• **TEXT UNDER STUDY**:
......

Can you get a clear view of this picture in your life?
What would be different about your picture?
What do you need to do to better live out your life purpose?
In her second guest post in this two-part series, Kari Scare digs into the details about the daily plan that is part of her overall life plan. Her method is simple and straight forward, making it very useable for anyone! It brings some structure, but retains flexibility for those days we all need it! I highly recommend you take a look at her overall “Big Picture” in her last post as well as consider the details of her daily plan as she describes it today. You will probably want to read more from Kari at her blog – Struggle to Victory.
My Daily Plan
As detailed in The Big Picture, my husband and I created a life plan together many years ago. We do our best to teach our boys the elements of that life plan in the way we operate as a family and as individuals.
Each member of my family lives out the life plan in very different ways, that is to say we have unique daily game plans. Though how we each live in the details is unique to the individual, we still work as a unit to make sure our family stays on track with its priorities.
Today’s post details the carrying out of the Big Picture “daily plan” from my perspective.
Creating a Daily Plan
Each morning, I make time to allow the following process to happen. During the week, this process can last an hour or two. When the family is home, the process sometimes need shortened or at least metered out differently.
- 1. Hear the timeline the Holy Spirit has for my day. Because I tend to over-control, I must give my day over right away to the Spirit’s control. I do this through time in prayer and God’s Word.
- 2. Make a list of the day’s goals. Sometimes this involves repurposing part of my last “to do” list, and sometimes a new one gets created. This list comes into existence during step 1, usually one piece at a time.
- 3. Seek confirmation of the game plan. Did I mention that I tend to over control? Because this truly is a chronic struggle for me, I spend time reading Christian blog posts and short devotions after my list is created. No set number, just enough until I feel a peace in my spirit about the day’s plan.

......

• **RAW DATA**:
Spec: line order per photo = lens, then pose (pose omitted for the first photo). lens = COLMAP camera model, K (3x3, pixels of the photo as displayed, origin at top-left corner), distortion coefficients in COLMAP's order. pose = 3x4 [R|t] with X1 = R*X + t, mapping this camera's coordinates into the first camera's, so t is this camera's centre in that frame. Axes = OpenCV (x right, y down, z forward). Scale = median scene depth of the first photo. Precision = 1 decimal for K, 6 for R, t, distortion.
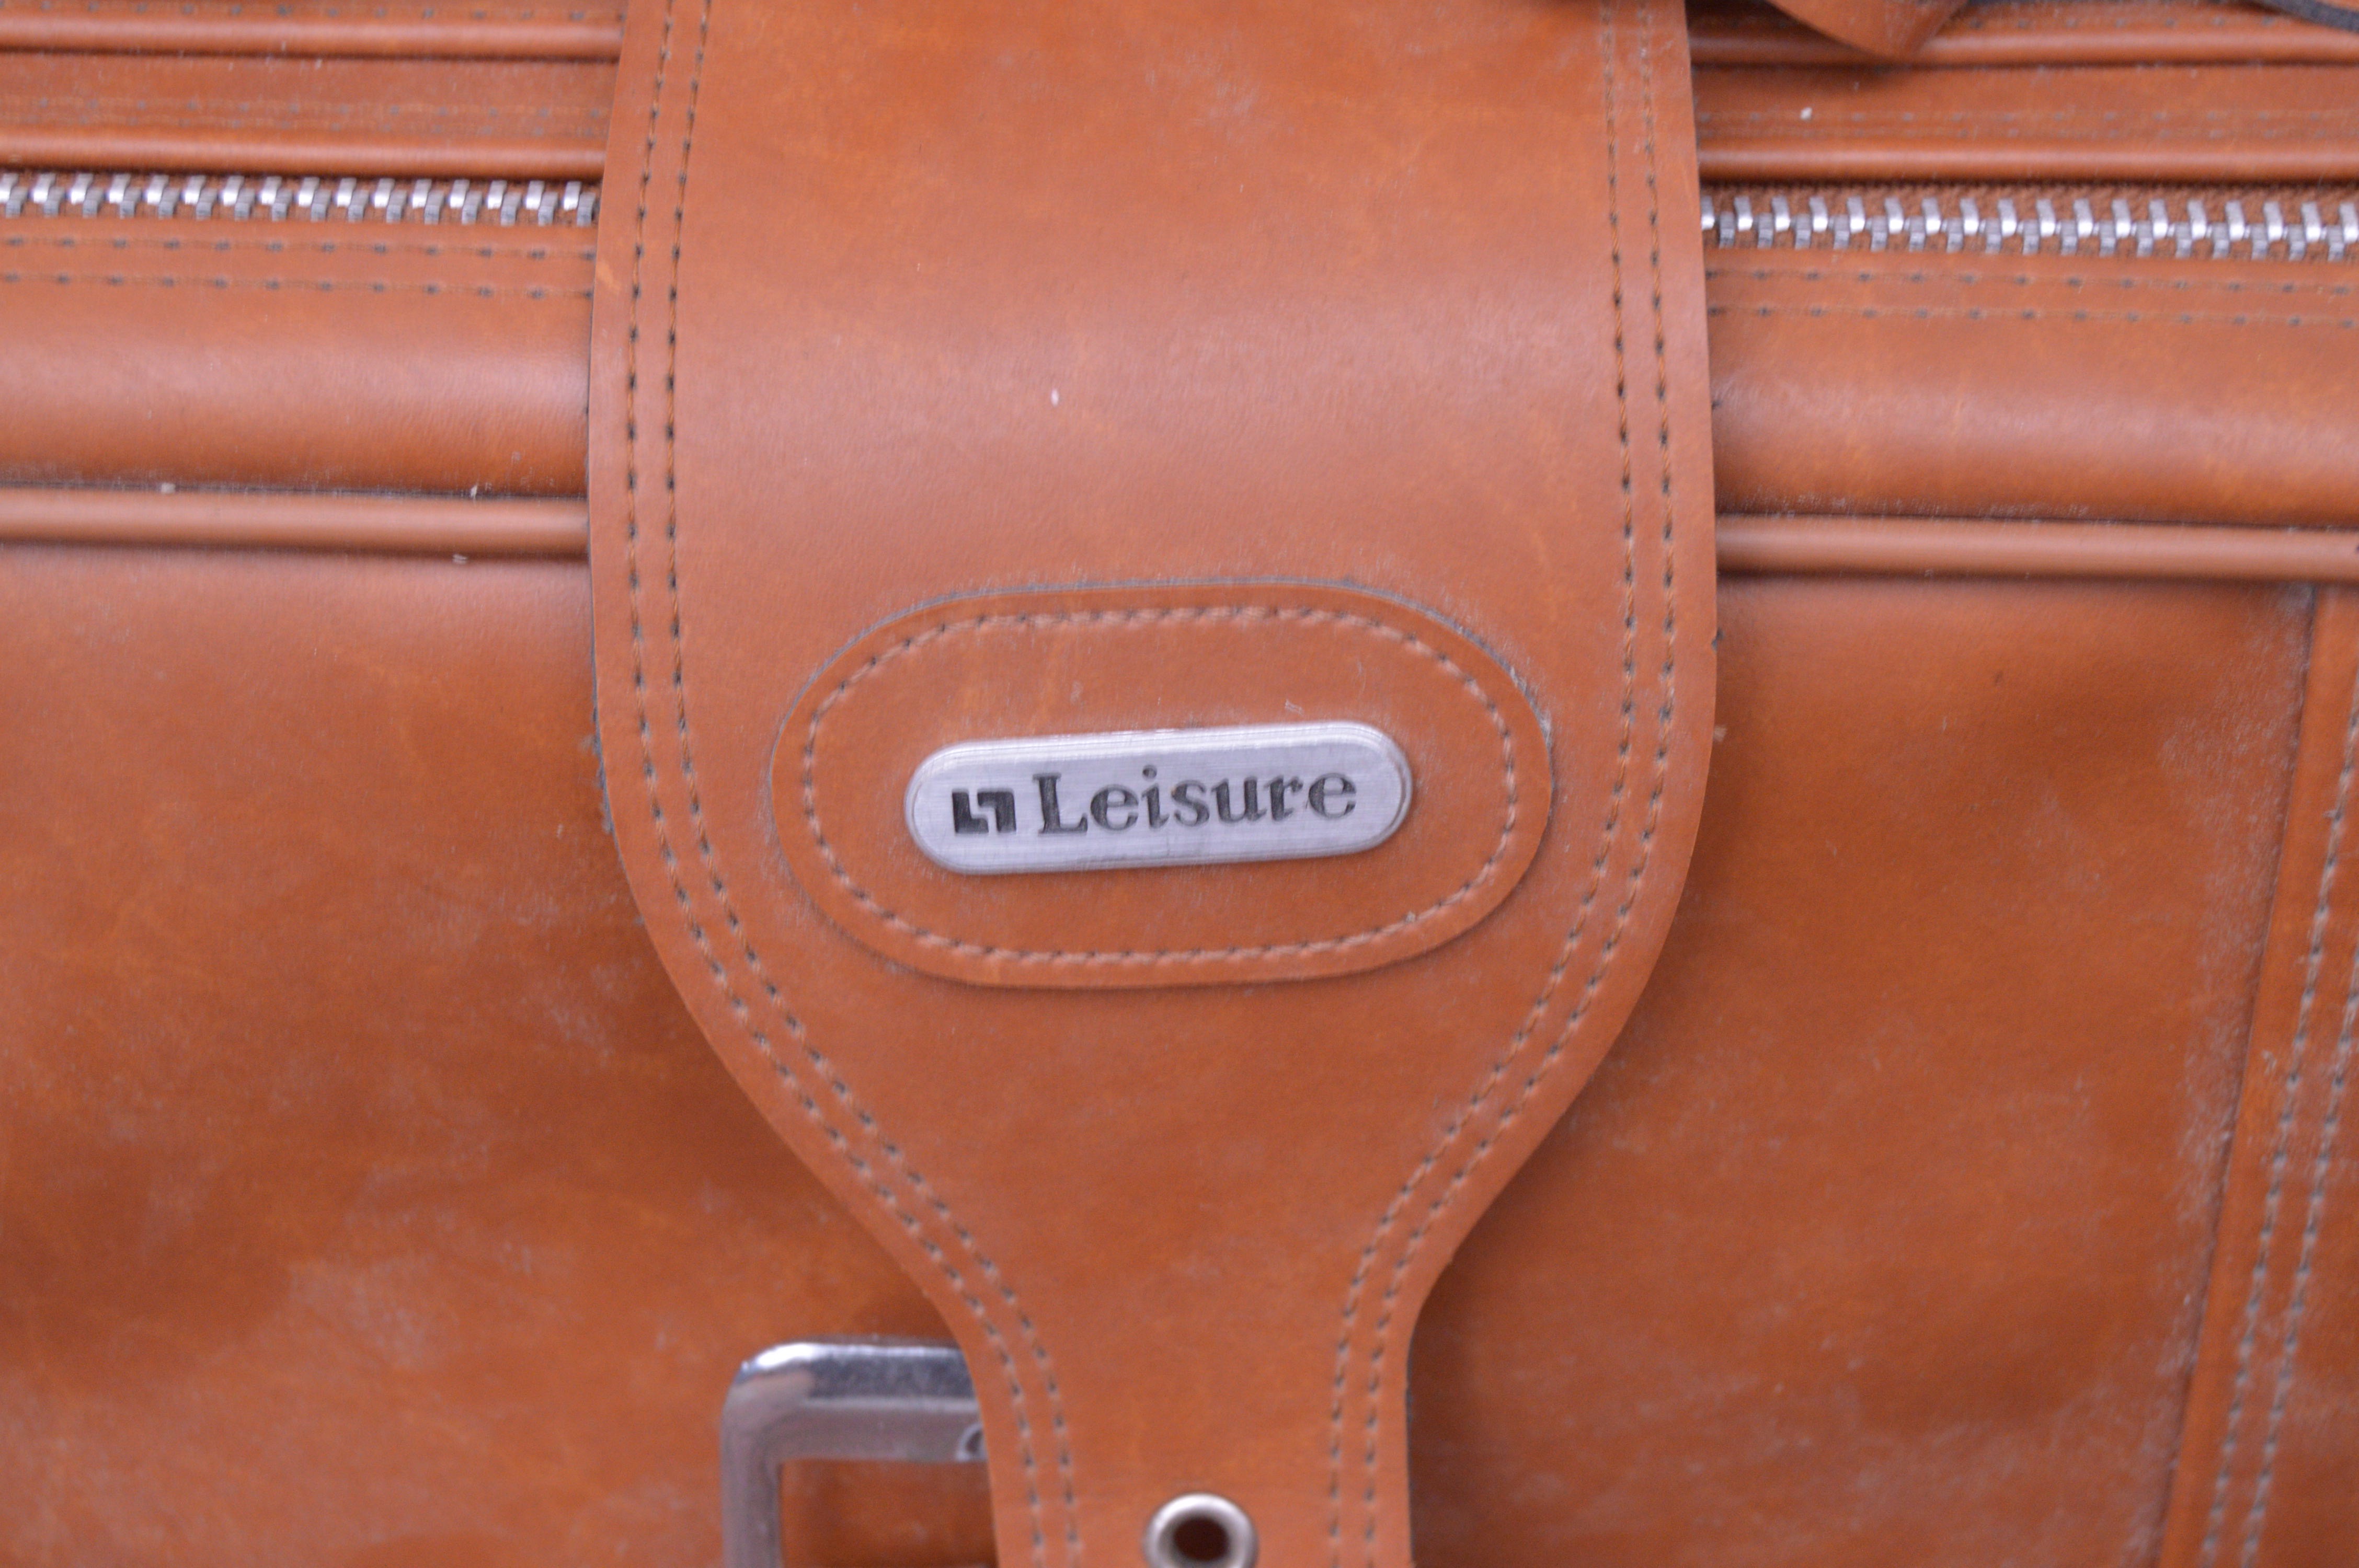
lens RADIAL K [[5315.1, 0, 1179.5], [0, 5315.1, 784.0], [0, 0, 1]] dist [-0.041939, -0.123727]
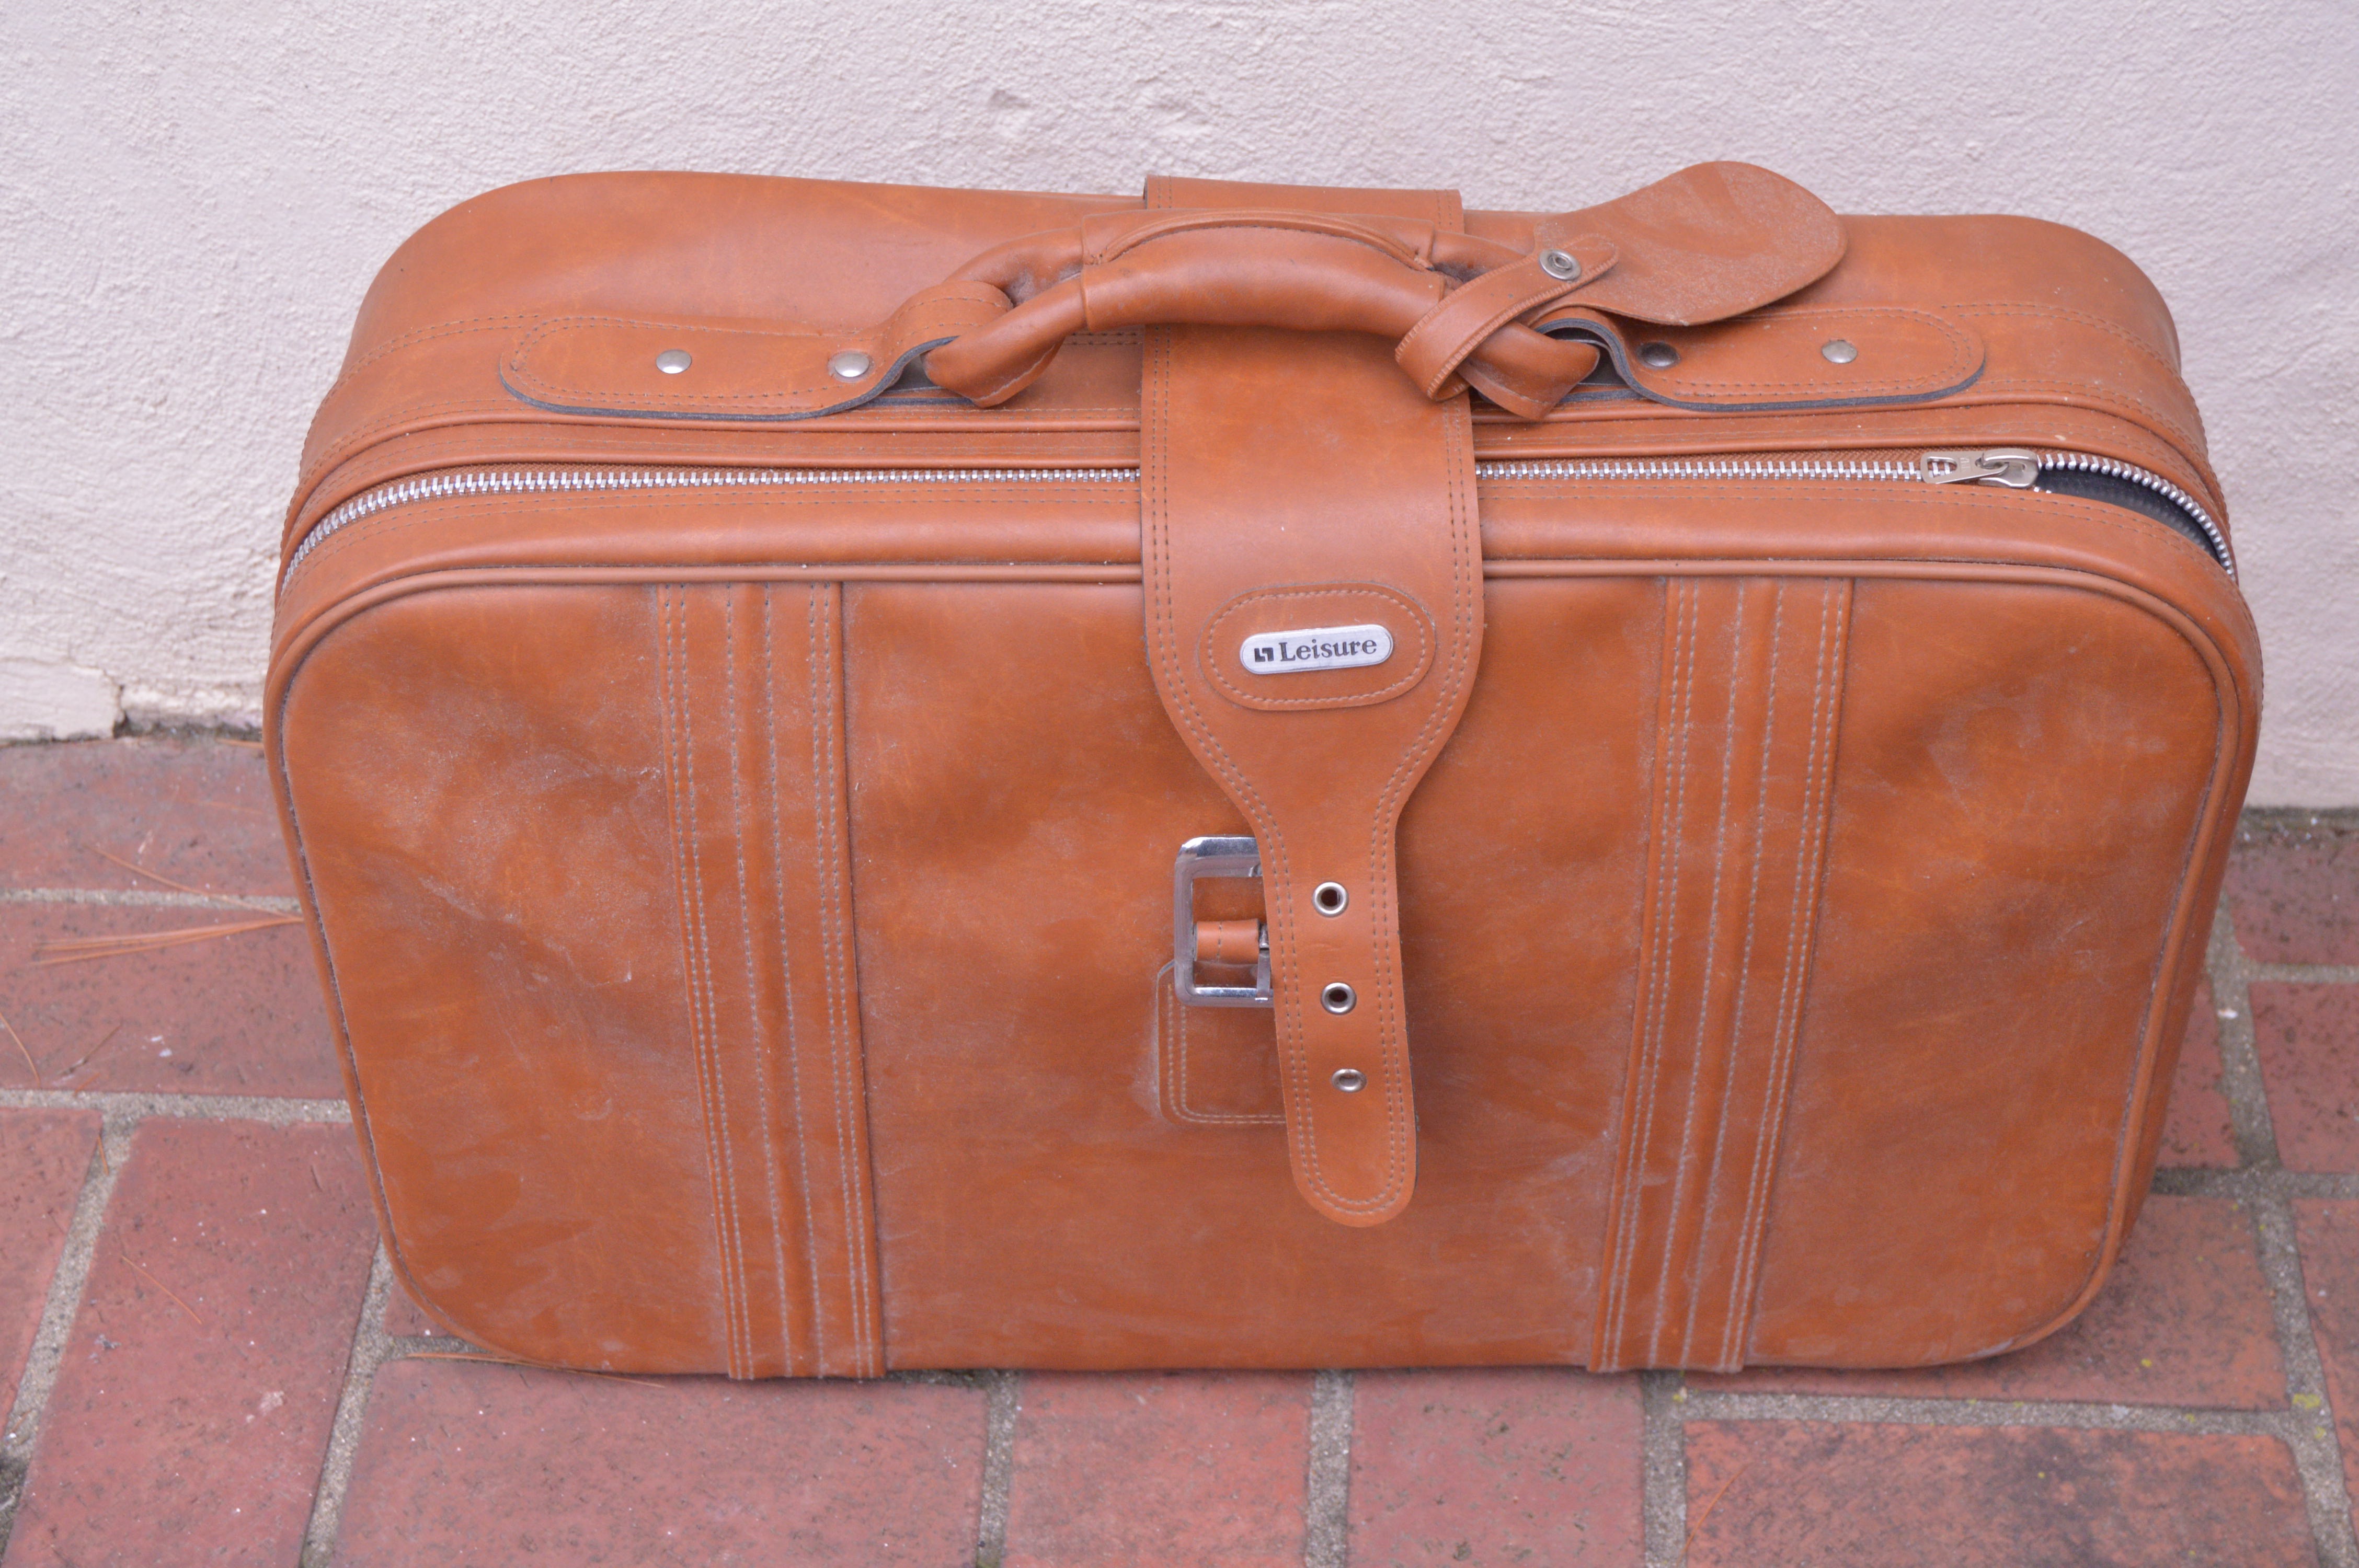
lens RADIAL K [[3991.2, 0, 1179.5], [0, 3991.2, 784.0], [0, 0, 1]] dist [-0.021124, -0.068118]
pose [[0.999663, -0.025171, 0.006336, -0.103481], [0.025418, 0.998780, -0.042331, 0.182984], [-0.005262, 0.042477, 0.999084, -1.428298]]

......

• **EXERCISE REQUIREMENTS**:
#1 According to the daily plan post, how long can the morning process last during the week?
#2 Please carry on the daily plan post from the point where it stops.

• **TASK RESPONSES**:
#1 An hour or two.

#2
This approach attempts to pre-empt my tendency to over-control and script my day too much. In my head, I call it forcing things. I used to live a life where I forced every aspect, partly because I lacked patience and partly because I thrived on control. This scripting or forcing always led to immense frustration.
The above process works well for creating my daily plan. But alone, it’s not quite enough structure. I like flexibility, but I also realize that my moods and feelings can easily distract me. For this reason, I use the following tools to help keep me focused and structured enough to stay productive.
- · Lists
Some are paper & some electronic. My weekly project list and daily “to do” list (sometimes these are one and sometimes separate), are written out on paper. Then, I use Evernote and Alarm Stiky Note on my tablet for other lists such as books to read and shopping lists.
- · Calendars
I have an electronic calendar for appointments and a paper calendar for my writing. The electronic calendar goes with me pretty much everywhere, but the blog calendar stays with my writing material. I check my electronic calendar daily and the writing calendar when necessary to direct my writing priorities.
- · Journal
This is where I keep prayer requests, where I express my emotion, where I address problems and struggles, and where I consider goals and focus areas.
Devotions allow God to direct my thoughts, feelings, goals, etc. Sometimes I use a book of devotions, and sometimes I use devotions from other blogs. Sometimes I read just one, sometimes several. God uses devotions written by godly people to confirm His Spirit’s direction.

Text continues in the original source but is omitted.